* Document section:
======

Dyson scored 79 in the McDonald's Cup final for NSW in an 88 run win over South Australia and 66 in NSW first innings of the Sheffield Shield final victory against Queensland at the SCG.

He scored 897 runs at 40.77.

Dyson hit 105 in the Tooheys Cup in which locals mixed with elite NSW players.

Rebel tours and return to NSW

1985-87: Rebel tours to South Africa
During their successful Sheffield Shield campaign of 1984/85 for NSW teammate Imran Khan said that he hoped Dyson would be selected for the Ashes tour to England in the summer of 1985. However it emerged that Dyson had agreed to participate in an Australian rebel tour to South Africa. Dyson enjoyed two productive trips to South Africa. He scored 577 runs in 1985–86 at 44.38 then made 522 runs at 52.2 the following summer. He was banned from playing in Australia for two years and three years from the international team along with the other rebels.

1988-89: Later career
Dyson expressed a desire to regain a place in the test side when his ban was over but he struggled on his return to NSW in January 1988 making 157 runs at 19.62 from 5 games during the 1987/88 season with a highest score of 60 not out. For most of the matches he would open the batting with Mark Taylor.

The following summer was more successful, scoring 742 runs at 39.05 including 79 and 100 not out for NSW against the touring West Indians and 34 for NSW against Pakistan. He scored 112 not out against Tasmania in the Sheffield Shield at the SCG which was his nineteenth and final first-class century. Dyson's good form led to speculation he could earn a place on the tour to England for the 1989 Ashes series however he was not selected.

======

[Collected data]
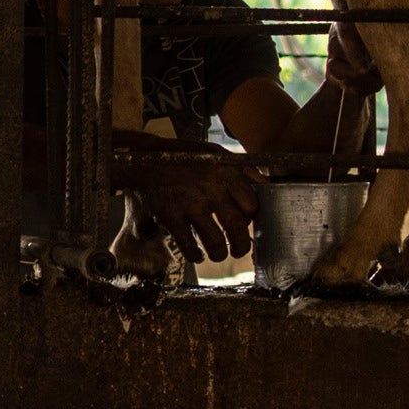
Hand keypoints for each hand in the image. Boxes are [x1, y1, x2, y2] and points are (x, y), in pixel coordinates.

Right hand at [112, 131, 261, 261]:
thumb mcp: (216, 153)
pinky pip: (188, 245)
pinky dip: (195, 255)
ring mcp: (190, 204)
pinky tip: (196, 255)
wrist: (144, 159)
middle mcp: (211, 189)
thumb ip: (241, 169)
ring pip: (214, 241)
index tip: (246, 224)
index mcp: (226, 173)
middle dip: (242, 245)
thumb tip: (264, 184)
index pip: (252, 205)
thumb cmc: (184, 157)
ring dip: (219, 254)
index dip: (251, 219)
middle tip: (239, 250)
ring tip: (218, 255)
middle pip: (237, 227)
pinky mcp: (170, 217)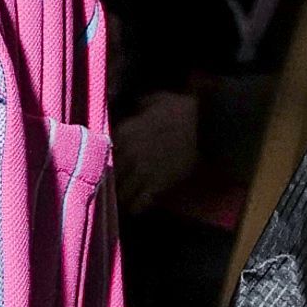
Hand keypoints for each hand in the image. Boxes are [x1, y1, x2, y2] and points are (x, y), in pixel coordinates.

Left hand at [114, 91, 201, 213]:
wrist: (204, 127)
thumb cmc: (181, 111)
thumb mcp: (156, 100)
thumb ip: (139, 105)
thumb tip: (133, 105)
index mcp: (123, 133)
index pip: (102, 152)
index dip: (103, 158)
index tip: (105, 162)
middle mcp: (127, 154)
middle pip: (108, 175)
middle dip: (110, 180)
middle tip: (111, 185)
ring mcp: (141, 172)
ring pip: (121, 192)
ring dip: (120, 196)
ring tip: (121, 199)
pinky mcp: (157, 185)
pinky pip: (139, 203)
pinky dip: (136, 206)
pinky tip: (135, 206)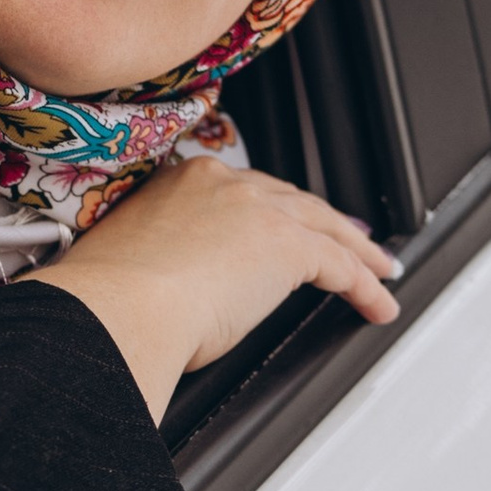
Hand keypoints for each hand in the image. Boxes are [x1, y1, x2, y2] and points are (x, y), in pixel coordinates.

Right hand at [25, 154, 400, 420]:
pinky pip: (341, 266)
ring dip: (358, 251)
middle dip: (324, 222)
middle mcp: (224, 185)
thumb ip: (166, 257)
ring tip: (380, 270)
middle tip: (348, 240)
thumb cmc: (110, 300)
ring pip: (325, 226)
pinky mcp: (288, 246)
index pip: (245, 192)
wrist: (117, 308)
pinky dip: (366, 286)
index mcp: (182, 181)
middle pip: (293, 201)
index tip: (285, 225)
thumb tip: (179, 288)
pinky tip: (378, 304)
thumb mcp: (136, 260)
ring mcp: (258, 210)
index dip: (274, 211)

======

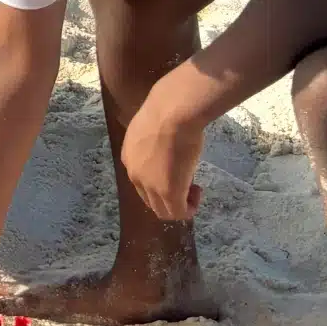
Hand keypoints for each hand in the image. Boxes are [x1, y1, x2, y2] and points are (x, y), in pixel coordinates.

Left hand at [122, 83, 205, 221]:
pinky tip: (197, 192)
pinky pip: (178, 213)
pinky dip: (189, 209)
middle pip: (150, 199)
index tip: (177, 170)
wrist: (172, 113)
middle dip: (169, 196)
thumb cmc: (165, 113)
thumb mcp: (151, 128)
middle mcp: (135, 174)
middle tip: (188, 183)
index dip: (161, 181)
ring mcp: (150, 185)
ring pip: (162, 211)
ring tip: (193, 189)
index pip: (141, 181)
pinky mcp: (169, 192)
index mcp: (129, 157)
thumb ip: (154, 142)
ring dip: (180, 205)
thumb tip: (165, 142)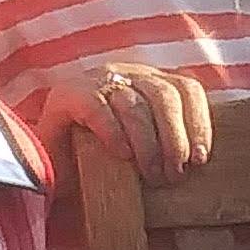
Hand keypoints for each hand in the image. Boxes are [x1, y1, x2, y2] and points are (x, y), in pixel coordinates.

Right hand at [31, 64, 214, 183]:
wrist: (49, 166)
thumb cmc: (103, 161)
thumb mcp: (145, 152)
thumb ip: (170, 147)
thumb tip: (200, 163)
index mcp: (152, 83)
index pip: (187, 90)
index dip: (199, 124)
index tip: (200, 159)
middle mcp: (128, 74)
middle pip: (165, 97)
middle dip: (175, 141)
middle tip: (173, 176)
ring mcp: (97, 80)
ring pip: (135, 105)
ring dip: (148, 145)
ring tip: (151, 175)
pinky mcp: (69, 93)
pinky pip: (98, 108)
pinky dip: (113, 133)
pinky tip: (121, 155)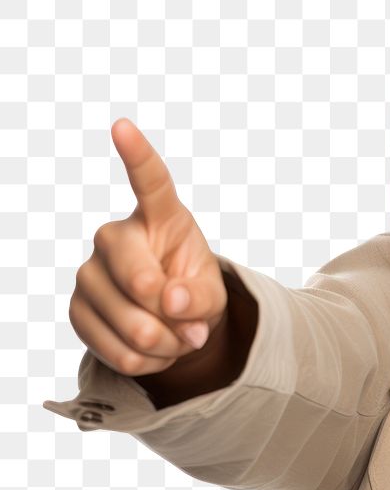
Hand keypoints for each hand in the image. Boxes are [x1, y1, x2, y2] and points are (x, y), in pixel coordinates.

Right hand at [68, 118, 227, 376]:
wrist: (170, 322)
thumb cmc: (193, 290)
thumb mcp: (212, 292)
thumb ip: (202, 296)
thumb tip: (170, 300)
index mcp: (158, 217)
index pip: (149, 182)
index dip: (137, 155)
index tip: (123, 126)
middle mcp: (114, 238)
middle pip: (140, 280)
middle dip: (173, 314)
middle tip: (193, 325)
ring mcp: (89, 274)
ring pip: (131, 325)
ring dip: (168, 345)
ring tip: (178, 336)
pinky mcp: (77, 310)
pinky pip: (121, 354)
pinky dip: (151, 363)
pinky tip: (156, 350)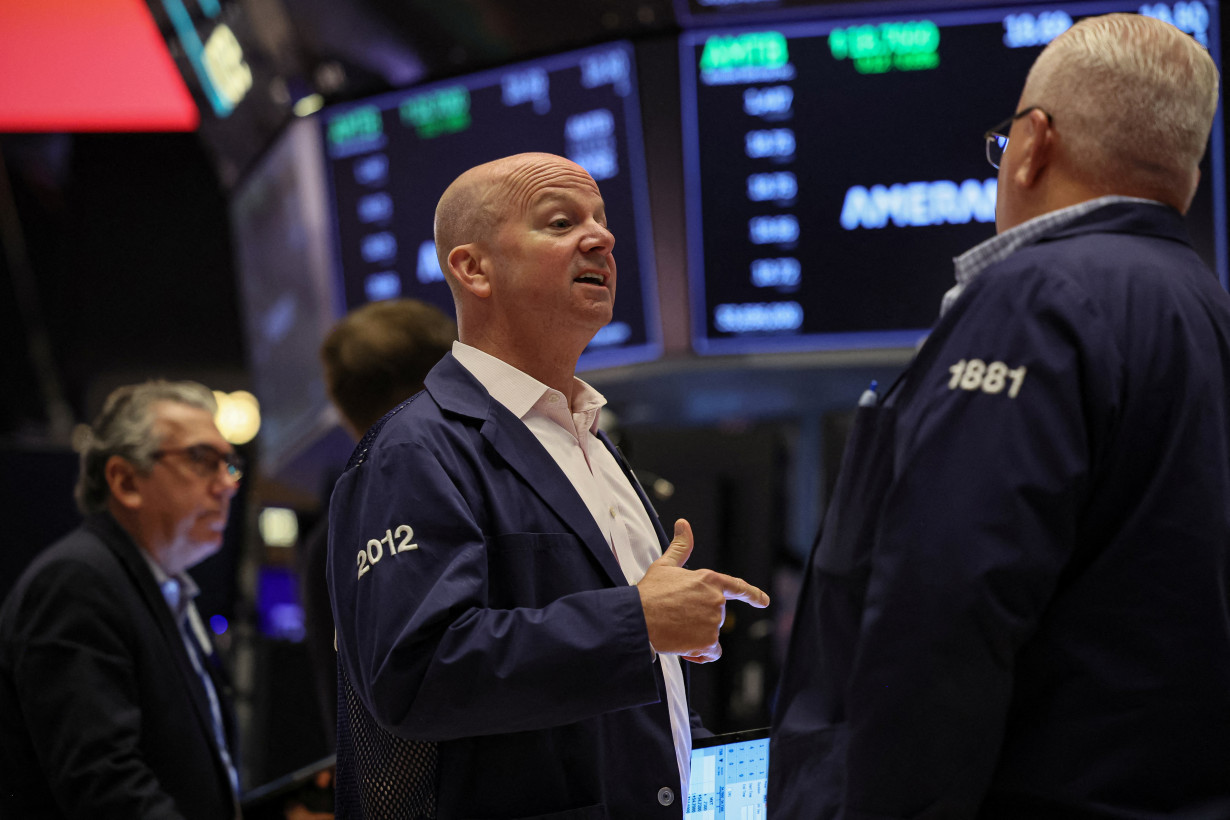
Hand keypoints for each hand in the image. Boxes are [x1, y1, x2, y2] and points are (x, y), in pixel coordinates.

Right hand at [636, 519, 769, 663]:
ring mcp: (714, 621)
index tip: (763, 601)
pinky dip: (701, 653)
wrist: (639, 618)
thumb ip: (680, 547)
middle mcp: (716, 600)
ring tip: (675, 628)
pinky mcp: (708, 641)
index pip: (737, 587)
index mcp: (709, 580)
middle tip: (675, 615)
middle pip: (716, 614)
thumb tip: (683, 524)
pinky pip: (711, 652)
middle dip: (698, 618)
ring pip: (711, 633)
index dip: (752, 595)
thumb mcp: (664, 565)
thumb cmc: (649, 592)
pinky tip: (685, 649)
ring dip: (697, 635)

======

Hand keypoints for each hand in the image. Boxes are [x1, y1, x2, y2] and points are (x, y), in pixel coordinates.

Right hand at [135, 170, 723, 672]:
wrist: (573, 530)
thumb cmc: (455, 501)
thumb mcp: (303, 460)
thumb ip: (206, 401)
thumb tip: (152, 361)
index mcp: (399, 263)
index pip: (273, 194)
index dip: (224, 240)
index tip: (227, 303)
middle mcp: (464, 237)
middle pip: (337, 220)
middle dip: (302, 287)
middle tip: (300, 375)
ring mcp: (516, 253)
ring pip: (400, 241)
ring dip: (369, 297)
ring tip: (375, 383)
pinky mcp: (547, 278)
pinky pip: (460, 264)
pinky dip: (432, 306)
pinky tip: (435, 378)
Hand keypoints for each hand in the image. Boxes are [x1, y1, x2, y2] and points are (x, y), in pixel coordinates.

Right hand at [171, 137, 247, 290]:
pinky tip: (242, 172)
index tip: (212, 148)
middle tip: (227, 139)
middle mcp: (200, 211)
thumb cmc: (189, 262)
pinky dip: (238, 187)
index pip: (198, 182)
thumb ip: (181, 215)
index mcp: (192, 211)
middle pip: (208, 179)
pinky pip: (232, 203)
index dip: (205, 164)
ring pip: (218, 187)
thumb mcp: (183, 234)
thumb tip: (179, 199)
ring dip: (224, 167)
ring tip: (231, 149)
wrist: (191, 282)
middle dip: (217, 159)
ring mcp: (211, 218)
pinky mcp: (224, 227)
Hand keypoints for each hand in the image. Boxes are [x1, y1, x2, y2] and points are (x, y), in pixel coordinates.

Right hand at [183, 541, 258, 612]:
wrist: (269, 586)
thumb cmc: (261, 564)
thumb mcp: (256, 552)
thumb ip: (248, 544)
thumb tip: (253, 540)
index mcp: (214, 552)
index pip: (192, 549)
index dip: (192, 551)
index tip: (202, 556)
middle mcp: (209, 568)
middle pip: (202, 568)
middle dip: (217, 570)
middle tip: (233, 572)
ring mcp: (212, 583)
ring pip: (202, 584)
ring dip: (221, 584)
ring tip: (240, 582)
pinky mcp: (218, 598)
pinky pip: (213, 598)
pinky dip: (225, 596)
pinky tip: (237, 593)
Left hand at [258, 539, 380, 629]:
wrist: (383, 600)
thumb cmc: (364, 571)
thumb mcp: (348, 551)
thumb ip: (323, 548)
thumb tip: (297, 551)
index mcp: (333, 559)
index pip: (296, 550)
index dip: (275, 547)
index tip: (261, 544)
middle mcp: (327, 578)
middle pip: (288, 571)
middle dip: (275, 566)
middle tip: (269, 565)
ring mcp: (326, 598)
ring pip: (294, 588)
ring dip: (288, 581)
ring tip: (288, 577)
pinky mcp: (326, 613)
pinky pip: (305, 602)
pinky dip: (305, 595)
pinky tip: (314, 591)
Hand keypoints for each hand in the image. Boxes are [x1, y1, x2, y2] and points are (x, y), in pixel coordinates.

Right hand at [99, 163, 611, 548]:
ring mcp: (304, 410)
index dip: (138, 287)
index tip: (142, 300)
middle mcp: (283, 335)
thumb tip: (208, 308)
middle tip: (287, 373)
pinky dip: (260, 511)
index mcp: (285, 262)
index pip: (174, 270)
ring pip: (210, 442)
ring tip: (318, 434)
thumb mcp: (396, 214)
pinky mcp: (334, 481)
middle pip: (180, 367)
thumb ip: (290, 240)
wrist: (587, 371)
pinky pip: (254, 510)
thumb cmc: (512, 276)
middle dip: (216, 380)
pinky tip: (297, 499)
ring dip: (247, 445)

======

* Problems to work on:
A – Answer these questions from the excerpt on Dyson's cricket career:
(i) How many runs did Dyson make in South Africa in 1985–86, and at what average?
(ii) Who opened the batting with Dyson for most of the 1987/88 matches?
(iii) Against which team did Dyson score his nineteenth and final first-class century?
B – Summarize the excerpt on Dyson's cricket career in two sentences.
The collected data is separate material and has no connection to the excerpt on Dyson's cricket career.

* Answers to the tasks:
A –
(i) 577 runs at 44.38
(ii) Mark Taylor
(iii) Tasmania

B – Dyson performed strongly for NSW in the McDonald's Cup and Sheffield Shield finals, then joined the rebel tours to South Africa, where he scored well but was banned for two years from playing in Australia and three from the international team. After a weak return to NSW in 1987/88, he made 742 runs the next summer, including his final first-class century, but was not selected for the 1989 Ashes tour.